Australia’s S&P/ASX 200 index fell 0.9 percent to 7,020.10. The Bangkok SET index rose 0.2 percent.
The worst year for the S&P 500 since 2008 is over, with little data to fuel the trade. But later on Thursday, the U.S. government is to report initial jobless claims, a measure of employment that can provide insight into how the economy is doing as the Federal Reserve raises interest rates to curb inflation.
The Fed has raised key interest rates seven times this year and is expected to continue raising rates in 2023. The key lending rate, known as the federal funds rate, is in a range of 4.25% to 4.5%, and Fed policymakers forecast that rate will reach a range of 5% to 5.25% by the end of 2023. Their forecasts do not call for a rate cut before 2024.
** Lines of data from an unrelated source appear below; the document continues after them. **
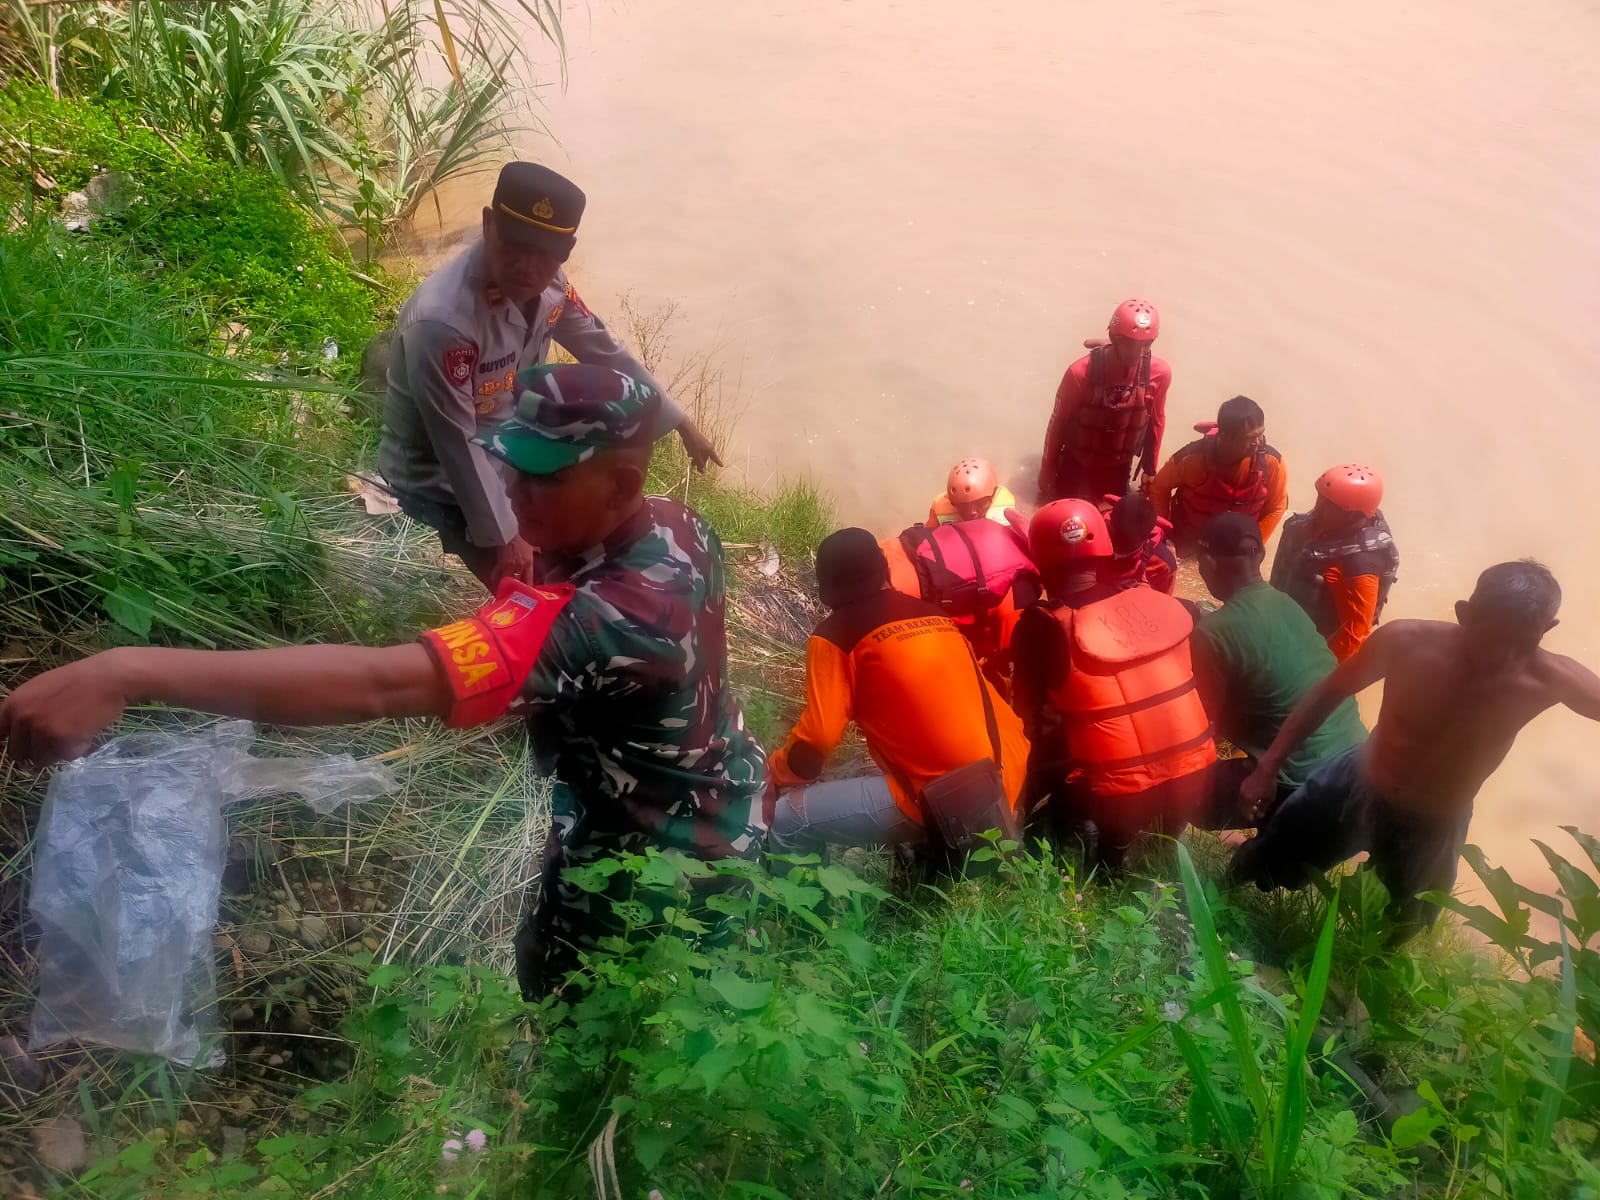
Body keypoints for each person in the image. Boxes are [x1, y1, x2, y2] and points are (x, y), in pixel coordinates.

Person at [1, 364, 766, 1000]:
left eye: (542, 477)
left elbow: (378, 686)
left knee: (589, 1009)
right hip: (711, 784)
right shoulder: (676, 524)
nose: (512, 491)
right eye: (509, 462)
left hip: (660, 859)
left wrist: (129, 671)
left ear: (621, 482)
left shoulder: (616, 621)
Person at [380, 161, 721, 592]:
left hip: (509, 451)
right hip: (439, 475)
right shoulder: (444, 321)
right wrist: (508, 536)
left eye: (545, 254)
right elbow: (457, 445)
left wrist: (678, 421)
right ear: (488, 224)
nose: (527, 267)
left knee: (594, 536)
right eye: (515, 247)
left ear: (566, 252)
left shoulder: (551, 288)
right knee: (536, 589)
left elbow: (603, 349)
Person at [1230, 560, 1600, 940]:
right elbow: (1330, 691)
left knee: (1406, 921)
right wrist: (1266, 768)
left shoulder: (1552, 679)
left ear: (1547, 631)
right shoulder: (1405, 642)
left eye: (1522, 643)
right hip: (1357, 782)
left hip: (1435, 822)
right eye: (1491, 638)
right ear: (1465, 614)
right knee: (1272, 853)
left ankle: (1365, 981)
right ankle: (1214, 900)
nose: (1503, 657)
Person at [767, 529, 1030, 854]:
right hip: (1007, 770)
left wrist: (774, 772)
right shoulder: (935, 614)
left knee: (786, 820)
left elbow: (815, 743)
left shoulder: (835, 636)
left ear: (826, 588)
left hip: (950, 794)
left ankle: (799, 902)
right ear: (885, 570)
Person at [1010, 500, 1216, 868]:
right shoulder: (1157, 599)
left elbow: (1026, 715)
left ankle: (1094, 841)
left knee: (1043, 740)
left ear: (1037, 556)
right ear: (1104, 545)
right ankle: (1162, 843)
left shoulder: (1040, 625)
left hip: (1120, 794)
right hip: (1196, 773)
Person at [1190, 513, 1368, 826]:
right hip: (1355, 766)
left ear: (1208, 561)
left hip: (1298, 781)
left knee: (1192, 799)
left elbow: (1204, 726)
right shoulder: (1287, 603)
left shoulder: (1212, 632)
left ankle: (1267, 825)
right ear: (1259, 553)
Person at [884, 515, 1041, 692]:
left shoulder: (998, 529)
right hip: (899, 594)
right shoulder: (1021, 585)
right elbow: (1009, 661)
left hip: (889, 552)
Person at [1038, 299, 1172, 504]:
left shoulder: (1159, 373)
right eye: (1130, 344)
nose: (1138, 352)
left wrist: (1150, 469)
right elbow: (1057, 423)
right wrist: (1047, 470)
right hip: (1076, 464)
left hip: (1118, 466)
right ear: (1113, 338)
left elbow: (1157, 420)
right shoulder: (1079, 373)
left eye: (1146, 344)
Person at [1271, 464, 1400, 662]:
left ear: (1353, 516)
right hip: (1283, 623)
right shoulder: (1322, 527)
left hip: (1311, 647)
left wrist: (1318, 672)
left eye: (1329, 505)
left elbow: (1353, 637)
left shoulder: (1358, 565)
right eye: (1320, 497)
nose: (1318, 507)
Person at [1147, 395, 1288, 555]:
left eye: (1260, 434)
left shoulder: (1272, 463)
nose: (1258, 442)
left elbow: (1277, 507)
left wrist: (1253, 547)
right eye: (1249, 438)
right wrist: (1164, 536)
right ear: (1225, 437)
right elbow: (1159, 488)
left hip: (1234, 547)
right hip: (1188, 537)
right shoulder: (1191, 459)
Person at [1105, 492, 1177, 595]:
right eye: (1115, 538)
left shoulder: (1163, 565)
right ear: (1110, 524)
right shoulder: (1094, 531)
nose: (1118, 549)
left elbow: (1163, 604)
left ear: (1148, 537)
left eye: (1127, 543)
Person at [926, 457, 1018, 526]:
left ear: (994, 494)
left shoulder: (1008, 508)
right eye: (963, 505)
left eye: (980, 503)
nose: (971, 512)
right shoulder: (940, 508)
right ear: (952, 503)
With two days to go in 2022, the benchmark S&P 500 is set to drop about 20% this year, even as profits and margins at companies in the index hit record highs this year. The Dow is on track for a 9.5% drop, while the Nasdaq is faring even worse, poised for a 34.7% drop.
Southwest Airlines fell 5.2% on Wednesday as the carrier grapples with the fallout after canceling thousands of flight cancellations. The airline’s chief executive said flight schedules could return to normal next week. Shares of other airlines also fell. Delta Air Lines fell 2.8 percent and United Airlines fell 2.4 percent.
Tesla shares rose 3.3%, stabilizing from steep losses on Tuesday following reports that production at one of its Shanghai factories was temporarily suspended.
U.S. benchmark crude fell $1.40 to $77.56 a barrel in electronic trading on the New York Mercantile Exchange early Thursday.
Brent crude, the pricing basis for international trades, fell $1.50 to $82.49 a barrel in London.
The dollar fell to 133.72 yen from 134.39 yen late Wednesday. The euro rose to $1.0636 from $1.0613.